PROBLEM
Your output should be the listing itself, repeated exactly.
═════ PROVIDED RECORDS
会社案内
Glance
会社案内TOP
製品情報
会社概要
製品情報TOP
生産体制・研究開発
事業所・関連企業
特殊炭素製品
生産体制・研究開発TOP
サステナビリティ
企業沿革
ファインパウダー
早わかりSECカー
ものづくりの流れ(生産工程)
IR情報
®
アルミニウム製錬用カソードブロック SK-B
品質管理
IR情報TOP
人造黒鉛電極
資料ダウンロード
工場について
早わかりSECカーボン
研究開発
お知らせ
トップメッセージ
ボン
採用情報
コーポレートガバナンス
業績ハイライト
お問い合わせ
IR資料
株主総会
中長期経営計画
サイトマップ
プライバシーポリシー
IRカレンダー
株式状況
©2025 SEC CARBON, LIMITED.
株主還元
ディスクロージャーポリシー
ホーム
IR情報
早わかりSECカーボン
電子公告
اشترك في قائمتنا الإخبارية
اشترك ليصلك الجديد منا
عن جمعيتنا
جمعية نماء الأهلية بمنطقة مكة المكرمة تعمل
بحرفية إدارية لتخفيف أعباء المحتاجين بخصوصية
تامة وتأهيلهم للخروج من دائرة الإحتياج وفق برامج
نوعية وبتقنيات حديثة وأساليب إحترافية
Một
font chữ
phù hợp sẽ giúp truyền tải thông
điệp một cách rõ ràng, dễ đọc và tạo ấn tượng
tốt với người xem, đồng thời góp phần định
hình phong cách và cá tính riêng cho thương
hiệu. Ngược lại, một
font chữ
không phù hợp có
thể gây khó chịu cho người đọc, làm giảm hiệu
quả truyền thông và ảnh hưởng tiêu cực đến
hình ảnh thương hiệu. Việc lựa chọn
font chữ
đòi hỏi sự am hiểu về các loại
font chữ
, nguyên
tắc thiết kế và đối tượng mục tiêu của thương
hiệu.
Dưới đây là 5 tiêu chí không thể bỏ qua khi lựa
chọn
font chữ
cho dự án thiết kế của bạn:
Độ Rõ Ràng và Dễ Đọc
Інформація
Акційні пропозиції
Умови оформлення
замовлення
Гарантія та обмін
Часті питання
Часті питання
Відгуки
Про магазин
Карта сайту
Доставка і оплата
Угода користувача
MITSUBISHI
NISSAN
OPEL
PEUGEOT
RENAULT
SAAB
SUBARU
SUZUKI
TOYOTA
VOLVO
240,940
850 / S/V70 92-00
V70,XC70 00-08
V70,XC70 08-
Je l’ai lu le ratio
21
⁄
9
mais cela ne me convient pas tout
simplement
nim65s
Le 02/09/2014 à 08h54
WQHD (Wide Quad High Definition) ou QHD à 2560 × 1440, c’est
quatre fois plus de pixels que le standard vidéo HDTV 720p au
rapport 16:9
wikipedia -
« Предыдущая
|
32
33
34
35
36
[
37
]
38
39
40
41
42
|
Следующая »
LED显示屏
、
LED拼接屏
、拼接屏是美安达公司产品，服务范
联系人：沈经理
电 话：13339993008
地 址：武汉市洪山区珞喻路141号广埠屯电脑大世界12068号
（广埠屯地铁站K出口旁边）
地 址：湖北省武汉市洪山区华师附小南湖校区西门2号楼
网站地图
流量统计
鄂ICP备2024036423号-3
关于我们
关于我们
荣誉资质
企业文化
══════════
SOLUTION
会社案内
Glance
会社案内TOP
製品情報
会社概要
製品情報TOP
生産体制・研究開発
事業所・関連企業
特殊炭素製品
生産体制・研究開発TOP
サステナビリティ
企業沿革
ファインパウダー
早わかりSECカー
ものづくりの流れ(生産工程)
IR情報
®
アルミニウム製錬用カソードブロック SK-B
品質管理
IR情報TOP
人造黒鉛電極
資料ダウンロード
工場について
早わかりSECカーボン
研究開発
お知らせ
トップメッセージ
ボン
採用情報
コーポレートガバナンス
業績ハイライト
お問い合わせ
IR資料
株主総会
中長期経営計画
サイトマップ
プライバシーポリシー
IRカレンダー
株式状況
©2025 SEC CARBON, LIMITED.
株主還元
ディスクロージャーポリシー
ホーム
IR情報
早わかりSECカーボン
電子公告
اشترك في قائمتنا الإخبارية
اشترك ليصلك الجديد منا
عن جمعيتنا
جمعية نماء الأهلية بمنطقة مكة المكرمة تعمل
بحرفية إدارية لتخفيف أعباء المحتاجين بخصوصية
تامة وتأهيلهم للخروج من دائرة الإحتياج وفق برامج
نوعية وبتقنيات حديثة وأساليب إحترافية
Một
font chữ
phù hợp sẽ giúp truyền tải thông
điệp một cách rõ ràng, dễ đọc và tạo ấn tượng
tốt với người xem, đồng thời góp phần định
hình phong cách và cá tính riêng cho thương
hiệu. Ngược lại, một
font chữ
không phù hợp có
thể gây khó chịu cho người đọc, làm giảm hiệu
quả truyền thông và ảnh hưởng tiêu cực đến
hình ảnh thương hiệu. Việc lựa chọn
font chữ
đòi hỏi sự am hiểu về các loại
font chữ
, nguyên
tắc thiết kế và đối tượng mục tiêu của thương
hiệu.
Dưới đây là 5 tiêu chí không thể bỏ qua khi lựa
chọn
font chữ
cho dự án thiết kế của bạn:
Độ Rõ Ràng và Dễ Đọc
Інформація
Акційні пропозиції
Умови оформлення
замовлення
Гарантія та обмін
Часті питання
Часті питання
Відгуки
Про магазин
Карта сайту
Доставка і оплата
Угода користувача
MITSUBISHI
NISSAN
OPEL
PEUGEOT
RENAULT
SAAB
SUBARU
SUZUKI
TOYOTA
VOLVO
240,940
850 / S/V70 92-00
V70,XC70 00-08
V70,XC70 08-
Je l’ai lu le ratio
21
⁄
9
mais cela ne me convient pas tout
simplement
nim65s
Le 02/09/2014 à 08h54
WQHD (Wide Quad High Definition) ou QHD à 2560 × 1440, c’est
quatre fois plus de pixels que le standard vidéo HDTV 720p au
rapport 16:9
wikipedia -
« Предыдущая
|
32
33
34
35
36
[
37
]
38
39
40
41
42
|
Следующая »
LED显示屏
、
LED拼接屏
、拼接屏是美安达公司产品，服务范
联系人：沈经理
电 话：13339993008
地 址：武汉市洪山区珞喻路141号广埠屯电脑大世界12068号
（广埠屯地铁站K出口旁边）
地 址：湖北省武汉市洪山区华师附小南湖校区西门2号楼
网站地图
流量统计
鄂ICP备2024036423号-3
关于我们
关于我们
荣誉资质
企业文化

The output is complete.